Il faut se méfier du "prestige de l'uniforme". C'est ce qui a perdu Mata Hari. A force de fricoter avec des lieutenants russes, des officiers des Indes, des attachés navals prussiens et des agents du Deuxième Bureau français, la Néerlandaise Margaretha Zelle, alias Mata Hari - "oeil du jour" -, finira fusillée pour espionnage, en 1917, à Vincennes. La réédition à petit prix de cette biographie enlevée signée Fred Kupferman permet de (re)découvrir les tribulations de l'aventurière ardente et mythomane.

Mata-Hari. Songes et mensongesA l'orée du XXe siècle, la "Bovary de Java" fait sensation à Paris avec ses danses hindoues lascives : "Forte, brune, et d'un sang puissant, son teint bistré, sa bouche ombrée, ses yeux noyés disent le soleil lointain et les pluies dissolvantes", écrit joliment un chroniqueur de l'époque. Lorsque ses traits s'épaississent, la "Schéhérazade des snobs" va vendre son âme et devenir l'agent H 21.
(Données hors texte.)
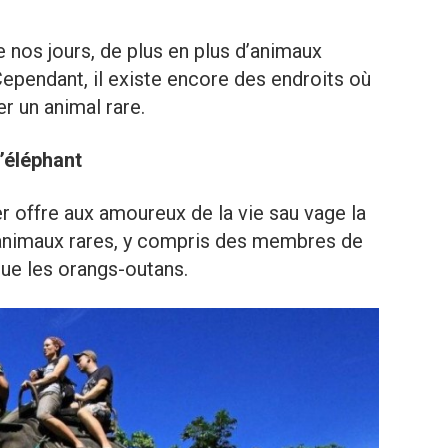
nos jours, de plus en plus d’animaux
ependant, il existe encore des endroits où
r un animal rare.
’éléphant
r offre aux amoureux de la vie sau vage la
 animaux rares, y compris des membres de
que les orangs-outans.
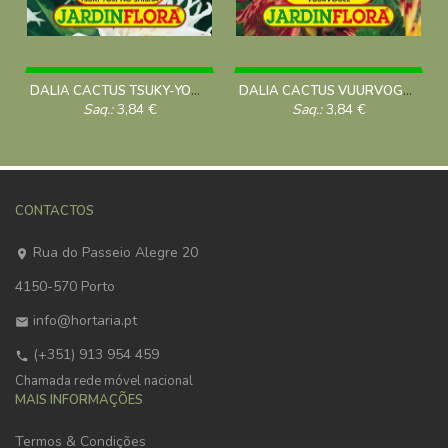
DALIA CACTUS TSUKY-YORI-NO-SHISHA C/1
DALIA CACTUS VUURVOGEL C/1
Saq.:
3,84
€
Saq.:
3,84
€
CONTACTOS
Rua do Passeio Alegre 20
4150-570 Porto
info@hortaria.pt
(+351) 913 954 459
Chamada rede móvel nacional
MAIS INFORMAÇÕES
Termos & Condições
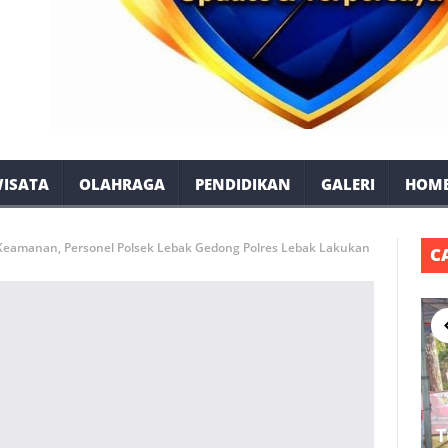
ISATA
OLAHRAGA
PENDIDIKAN
GALERI
HOM
eamanan, Personel Polsek Lebak Gedong Polres Lebak Lakukan
C
T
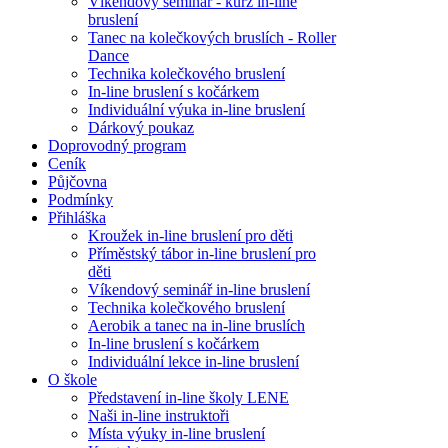
Víkendový seminář - kurz in-line
bruslení
Tanec na kolečkových bruslích - Roller
Dance
Technika kolečkového bruslení
In-line bruslení s kočárkem
Individuální výuka in-line bruslení
Dárkový poukaz
Doprovodný program
Ceník
Půjčovna
Podmínky
Přihláška
Kroužek in-line bruslení pro děti
Příměstský tábor in-line bruslení pro
děti
Víkendový seminář in-line bruslení
Technika kolečkového bruslení
Aerobik a tanec na in-line bruslích
In-line bruslení s kočárkem
Individuální lekce in-line bruslení
O škole
Představení in-line školy LENE
Naši in-line instruktoři
Místa výuky in-line bruslení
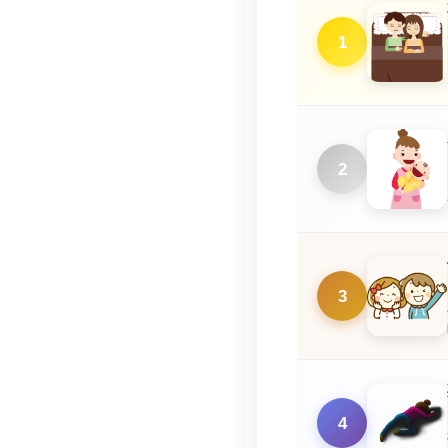
1
2
3
4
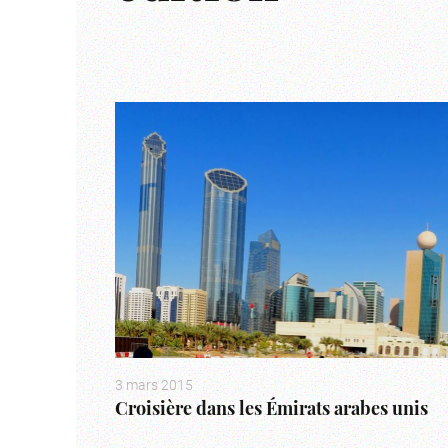
3 mars 2015
Croisière dans les Émirats arabes unis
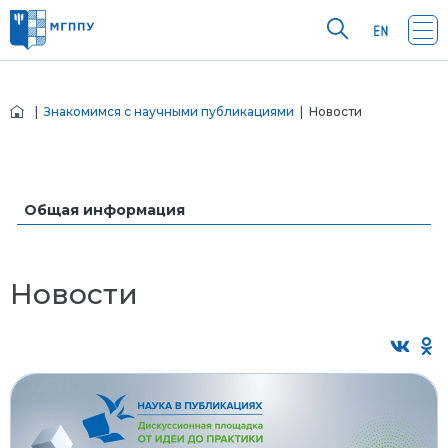
|
Знакомимся с научными публикациями
| Новости
Общая информация
Новости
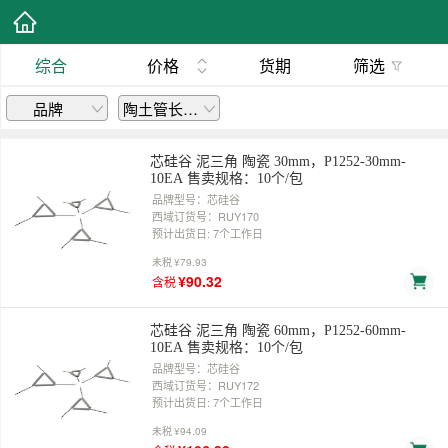
综合
价格
货期
筛选
品牌
陶土管长(mm)
芯硅谷 泥三角 陶瓷 30mm，P1252-30mm-
10EA 售卖规格：10个/包
品牌型号：芯硅谷
西域订货号：RUY170
预计出货日: 7个工作日
未税
¥79.93
¥90.32
含税
芯硅谷 泥三角 陶瓷 60mm，P1252-60mm-
10EA 售卖规格：10个/包
品牌型号：芯硅谷
西域订货号：RUY172
预计出货日: 7个工作日
未税
¥94.09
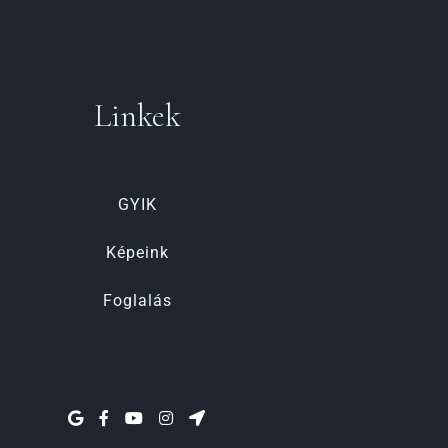
Linkek
GYIK
Képeink
Foglalás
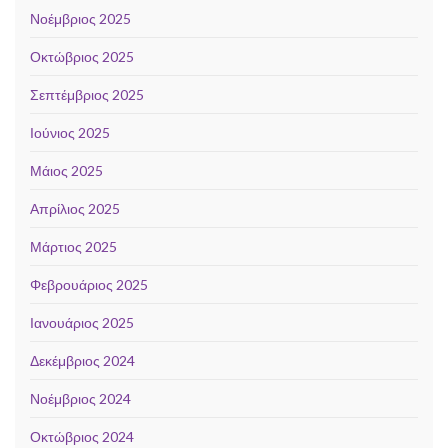
Νοέμβριος 2025
Οκτώβριος 2025
Σεπτέμβριος 2025
Ιούνιος 2025
Μάιος 2025
Απρίλιος 2025
Μάρτιος 2025
Φεβρουάριος 2025
Ιανουάριος 2025
Δεκέμβριος 2024
Νοέμβριος 2024
Οκτώβριος 2024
Demi-mondaine et agent double. Ou même triple, au point qu'elle-même ne sait plus très bien, passant du lit d'un officier prussien aux caresses d'un commissaire français. Las ! on découvre de l'encre invisible dans ses bagages. Prison, procès à huis clos, condamnation à mort. Et Kupferman de conclure : "Margaretha Zelle sera fusillée par la faute de Mata Hari."